The organizing rubric of the seminar will be published poetic novelties in sixteenth-century England. Among them: the first anthology of English verse (Tottel’s Miscellany), the first extended poetic treatise (Puttenham’s The Arte of English Poesie), the first collection of poetry by a woman (I. Whitney’sA Sweet Nosgay), the first sonnet sequence (Sidney’s Astophil and Stella), the first emblem book (G. Whitney’s A Choice of Emblemes), a poet’s published début (Spenser’s The Shepheardes Calender), the first translation of a classic. We will also looking at first instances of particular poetic forms: the first sestina, Horatian satire, Pindaric ode, and country house poem.
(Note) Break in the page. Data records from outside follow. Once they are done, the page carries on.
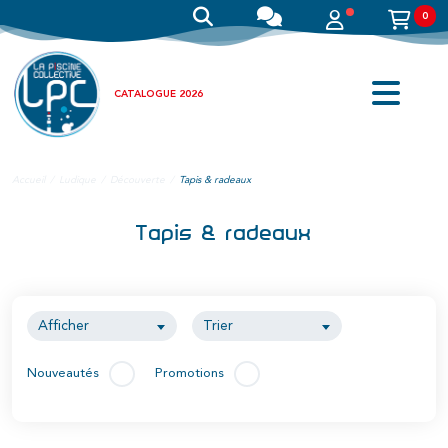
0
CATALOGUE 2026
Accueil
Ludique
Découverte
Tapis & radeaux
Tapis & radeaux
Afficher
Trier
Nouveautés
Promotions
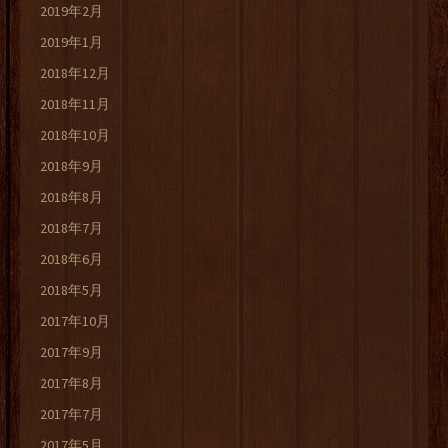
2019年2月
2019年1月
2018年12月
2018年11月
2018年10月
2018年9月
2018年8月
2018年7月
2018年6月
2018年5月
2017年10月
2017年9月
2017年8月
2017年7月
2017年5月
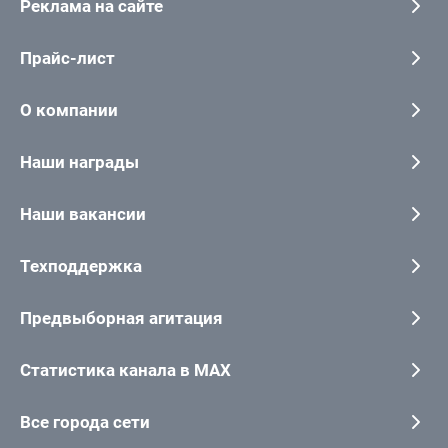
Реклама на сайте
Прайс-лист
О компании
Наши награды
Наши вакансии
Техподдержка
Предвыборная агитация
Статистика канала в MAX
Все города сети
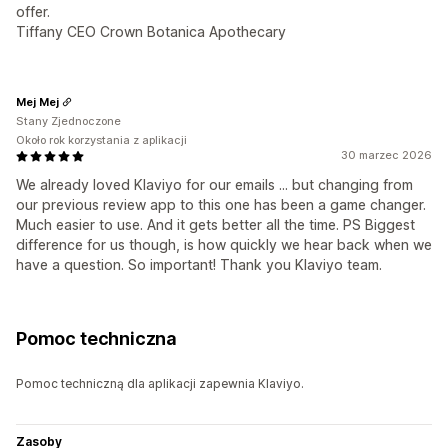
offer.
Tiffany CEO Crown Botanica Apothecary
Mej Mej
Stany Zjednoczone
Około rok korzystania z aplikacji
30 marzec 2026
We already loved Klaviyo for our emails ... but changing from
our previous review app to this one has been a game changer.
Much easier to use. And it gets better all the time. PS Biggest
difference for us though, is how quickly we hear back when we
have a question. So important! Thank you Klaviyo team.
Pomoc techniczna
Pomoc techniczną dla aplikacji zapewnia Klaviyo.
Zasoby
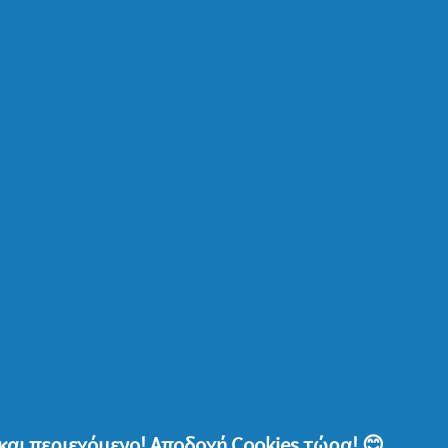
ετε, παρέα!
τους και κάποια όχι! Το παιδί μαθαίνει να
και να εξοικειώνεται με τα σχήματα και τις
 τη δεύτερη
εδώ
και περιεχόμενο! Αποδοχή Cookies τώρα! 😊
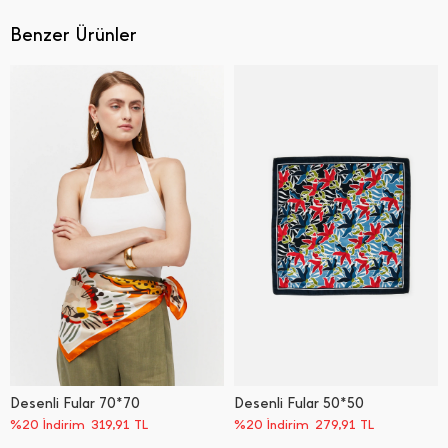
Benzer Ürünler
Desenli Fular 70*70
Desenli Fular 50*50
%20 İndirim
319,91
TL
%20 İndirim
279,91
TL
Of particular interest will be the printed preliminaries in the early editions of these works: how does the commercial new relate to the poetic new? But we will also be considering the premium modernity has put on the category. In view of such concerns, we will return to the questions which have traditionally framed the study of Renaissance verse, pertaining to imitation, originality, invention, translation, quotation and allusion, neologism and archaism, and above all, ancient vs. modern – that is, old vs. new.